後期医療で病院職員の給料「遅延」も医療介護CBニュース

 後期高齢者医療制度に伴い、医療機関への診療報酬(医療費)のうち、社会保険から移行した分の支払いが、制度の導入前より最大で10日も遅れるという問題が指摘されている。赤字経営の病院が全国で4割を超える中、医療費の入金の遅れで、資金繰りが厳しい病院では、職員の給料の支払いを先延ばしして対応する事態も想定される。

 医療機関が受け取る診療報酬は、国民健康保険を対象にした「国民健康保険団体連合会(国保連合会)」と、社会保険を対象にした「社会保険診療報酬支払基金(支払基金)」に大別される。国保連合会は各都道府県に設置されており、支払日は毎月おおむね25-30日、支払基金では毎月20日ごろとなっている。
 同制度は、都道府県単位の「後期高齢者医療広域連合」が運営しており、診療報酬は国保連合会を通じ、おおむね25-30日に支払われる。

 同制度の施行で、社保に加入していた給与所得者(本人)と、社保の子ども世帯の扶養家族になっていた人(被扶養者)が、社保を脱退し、同制度に移行。同制度の対象者約1300万人のうち、社保からの移行は、本人約50万人と被扶養者約200万人の計約250万人に上る。

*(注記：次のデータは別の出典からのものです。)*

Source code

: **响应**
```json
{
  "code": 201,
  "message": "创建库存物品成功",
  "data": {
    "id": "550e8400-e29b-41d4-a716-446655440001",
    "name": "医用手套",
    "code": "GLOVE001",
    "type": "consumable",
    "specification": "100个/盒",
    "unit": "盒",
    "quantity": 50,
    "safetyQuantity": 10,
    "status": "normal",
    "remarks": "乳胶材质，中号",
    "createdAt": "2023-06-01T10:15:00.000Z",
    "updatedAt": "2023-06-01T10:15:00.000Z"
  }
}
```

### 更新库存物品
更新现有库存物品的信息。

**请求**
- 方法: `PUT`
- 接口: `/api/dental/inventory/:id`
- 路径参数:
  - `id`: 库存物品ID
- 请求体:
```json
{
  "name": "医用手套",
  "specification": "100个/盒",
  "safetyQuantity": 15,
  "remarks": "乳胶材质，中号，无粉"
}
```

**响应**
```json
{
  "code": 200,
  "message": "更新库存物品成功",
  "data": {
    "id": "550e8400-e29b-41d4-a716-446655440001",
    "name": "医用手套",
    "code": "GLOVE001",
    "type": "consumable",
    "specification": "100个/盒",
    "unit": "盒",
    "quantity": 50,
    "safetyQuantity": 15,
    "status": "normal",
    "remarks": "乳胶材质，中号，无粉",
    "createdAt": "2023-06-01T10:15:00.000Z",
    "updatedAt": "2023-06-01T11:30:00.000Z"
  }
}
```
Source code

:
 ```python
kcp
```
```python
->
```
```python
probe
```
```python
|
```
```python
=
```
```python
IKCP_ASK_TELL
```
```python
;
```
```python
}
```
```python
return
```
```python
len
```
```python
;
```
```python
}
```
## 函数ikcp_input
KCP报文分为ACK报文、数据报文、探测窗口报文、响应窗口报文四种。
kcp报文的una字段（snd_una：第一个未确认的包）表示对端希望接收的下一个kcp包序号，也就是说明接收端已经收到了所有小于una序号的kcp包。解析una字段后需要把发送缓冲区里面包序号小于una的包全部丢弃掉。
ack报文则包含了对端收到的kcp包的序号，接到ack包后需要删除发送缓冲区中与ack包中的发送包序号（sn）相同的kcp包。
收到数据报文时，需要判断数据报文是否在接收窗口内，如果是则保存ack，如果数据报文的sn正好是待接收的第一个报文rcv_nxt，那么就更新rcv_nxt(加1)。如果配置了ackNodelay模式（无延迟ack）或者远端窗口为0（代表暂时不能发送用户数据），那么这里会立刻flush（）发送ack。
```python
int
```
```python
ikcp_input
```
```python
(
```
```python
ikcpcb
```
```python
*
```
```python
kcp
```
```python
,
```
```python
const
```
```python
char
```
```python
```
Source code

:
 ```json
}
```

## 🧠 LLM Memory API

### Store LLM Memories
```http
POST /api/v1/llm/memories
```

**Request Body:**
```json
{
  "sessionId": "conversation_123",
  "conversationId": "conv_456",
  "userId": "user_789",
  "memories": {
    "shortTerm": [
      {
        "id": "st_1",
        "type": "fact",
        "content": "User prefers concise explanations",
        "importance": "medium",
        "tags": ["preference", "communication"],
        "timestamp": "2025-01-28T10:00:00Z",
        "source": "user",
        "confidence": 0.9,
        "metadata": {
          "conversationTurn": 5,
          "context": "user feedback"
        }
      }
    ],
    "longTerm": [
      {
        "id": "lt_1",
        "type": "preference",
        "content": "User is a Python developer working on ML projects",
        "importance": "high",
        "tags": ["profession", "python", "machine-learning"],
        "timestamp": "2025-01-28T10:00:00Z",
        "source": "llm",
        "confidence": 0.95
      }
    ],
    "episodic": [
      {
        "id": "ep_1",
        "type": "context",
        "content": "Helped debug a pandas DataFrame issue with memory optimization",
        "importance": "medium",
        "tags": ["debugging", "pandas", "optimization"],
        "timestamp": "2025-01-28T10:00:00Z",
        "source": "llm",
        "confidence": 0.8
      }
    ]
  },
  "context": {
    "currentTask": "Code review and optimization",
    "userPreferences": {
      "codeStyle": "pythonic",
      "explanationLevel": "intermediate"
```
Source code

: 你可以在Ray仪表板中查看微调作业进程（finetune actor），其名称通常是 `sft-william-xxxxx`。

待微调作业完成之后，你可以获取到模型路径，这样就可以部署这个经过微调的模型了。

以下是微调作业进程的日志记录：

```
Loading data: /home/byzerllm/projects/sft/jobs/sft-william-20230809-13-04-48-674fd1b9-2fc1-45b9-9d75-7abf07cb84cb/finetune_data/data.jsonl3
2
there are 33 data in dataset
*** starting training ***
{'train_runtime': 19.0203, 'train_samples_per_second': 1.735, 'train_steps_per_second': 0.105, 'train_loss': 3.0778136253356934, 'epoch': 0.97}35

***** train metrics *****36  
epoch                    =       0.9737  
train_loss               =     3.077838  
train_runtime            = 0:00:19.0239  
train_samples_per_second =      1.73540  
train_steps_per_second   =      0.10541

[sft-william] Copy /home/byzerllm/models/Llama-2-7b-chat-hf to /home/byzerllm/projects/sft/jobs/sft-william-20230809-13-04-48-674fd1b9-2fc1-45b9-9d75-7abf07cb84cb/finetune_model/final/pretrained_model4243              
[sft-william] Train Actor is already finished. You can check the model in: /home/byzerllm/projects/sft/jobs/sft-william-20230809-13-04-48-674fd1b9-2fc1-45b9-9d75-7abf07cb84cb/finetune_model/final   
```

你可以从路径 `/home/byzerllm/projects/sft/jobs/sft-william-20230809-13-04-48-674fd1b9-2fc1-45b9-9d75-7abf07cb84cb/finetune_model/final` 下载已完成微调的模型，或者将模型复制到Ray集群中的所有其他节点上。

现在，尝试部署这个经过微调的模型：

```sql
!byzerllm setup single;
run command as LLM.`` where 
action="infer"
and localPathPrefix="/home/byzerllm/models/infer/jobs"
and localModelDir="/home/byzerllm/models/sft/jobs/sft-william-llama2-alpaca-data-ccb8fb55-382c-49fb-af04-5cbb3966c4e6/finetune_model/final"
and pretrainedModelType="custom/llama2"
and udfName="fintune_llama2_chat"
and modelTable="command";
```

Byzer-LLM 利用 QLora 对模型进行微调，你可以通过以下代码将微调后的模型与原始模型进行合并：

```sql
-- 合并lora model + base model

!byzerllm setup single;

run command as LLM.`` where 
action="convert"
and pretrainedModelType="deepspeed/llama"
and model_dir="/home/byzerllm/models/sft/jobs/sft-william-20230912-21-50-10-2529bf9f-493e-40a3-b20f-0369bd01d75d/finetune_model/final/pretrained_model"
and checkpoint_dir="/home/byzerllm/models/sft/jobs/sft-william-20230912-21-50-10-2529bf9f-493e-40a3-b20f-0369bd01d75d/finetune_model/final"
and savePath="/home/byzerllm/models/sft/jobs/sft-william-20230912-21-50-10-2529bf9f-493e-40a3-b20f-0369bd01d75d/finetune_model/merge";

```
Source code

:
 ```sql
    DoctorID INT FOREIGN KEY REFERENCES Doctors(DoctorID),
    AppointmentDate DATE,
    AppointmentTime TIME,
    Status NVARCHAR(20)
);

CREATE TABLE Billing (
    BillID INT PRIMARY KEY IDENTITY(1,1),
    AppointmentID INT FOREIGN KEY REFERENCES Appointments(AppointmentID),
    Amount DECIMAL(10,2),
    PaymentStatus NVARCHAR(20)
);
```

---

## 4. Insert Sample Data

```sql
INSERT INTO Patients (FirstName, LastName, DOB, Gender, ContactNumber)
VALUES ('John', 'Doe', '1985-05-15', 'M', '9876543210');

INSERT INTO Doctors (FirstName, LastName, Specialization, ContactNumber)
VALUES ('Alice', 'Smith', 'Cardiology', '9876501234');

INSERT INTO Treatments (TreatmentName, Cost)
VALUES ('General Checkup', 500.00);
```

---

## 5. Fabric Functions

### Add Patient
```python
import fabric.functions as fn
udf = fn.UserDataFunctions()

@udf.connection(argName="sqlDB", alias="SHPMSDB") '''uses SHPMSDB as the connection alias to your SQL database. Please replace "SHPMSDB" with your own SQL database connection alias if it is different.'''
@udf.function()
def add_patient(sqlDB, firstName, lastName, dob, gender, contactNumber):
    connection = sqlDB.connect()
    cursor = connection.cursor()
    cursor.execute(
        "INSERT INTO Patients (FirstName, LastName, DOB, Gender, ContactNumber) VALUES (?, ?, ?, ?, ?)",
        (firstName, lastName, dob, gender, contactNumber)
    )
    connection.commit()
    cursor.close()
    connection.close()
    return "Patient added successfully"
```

 医療機関にとっては、同制度が導入されるまでは社保だった分の診療報酬の請求先が、支払基金から広域連合に変更になった。このため、20日ごろに支払われていた診療報酬が、25-30日にずれ込むことに。診療報酬の支払いを広域連合が30日にした場合は、従来に比べ10日遅れになる。

 医療機関の多くが、支払基金からの診療報酬を基に、25日を職員の給料日に設定しており、25日は1か月のうちで最も多くの資金が必要になるという。しかし、入金日が遅れることで、厳しい経営を強いられている医療機関が、25日だった給料日をずらすなどの可能性も懸念されている。

 実際、山形県内のある中小病院(約250床)の事務長は、「うちの病院では、社保の約15%が75歳以上だった。これまでは支払基金から21日に診療報酬が支払われていたが、制度の導入で国保連合会から28日に支払われることになった。その額は約3500万円になる。支払基金からの入金を基にして、25日を給料日にしているため、資金繰りが苦しくなった。何とかやりくりしているが、困っている」と話し、高齢者医療に力を入れている医療機関ほど影響が大きいのではないかと心配している。

 この問題を指摘していた全日本民主医療機関連合会では、「入金の遅れで資金繰りが厳しくなる病院が増えると考えられる。医療を年齢で差別するという内容はもとより、医療機関への診療報酬の支払いにも影響を与えるなど、制度は問題ばかりで、すぐに廃止すべきだ」と話している。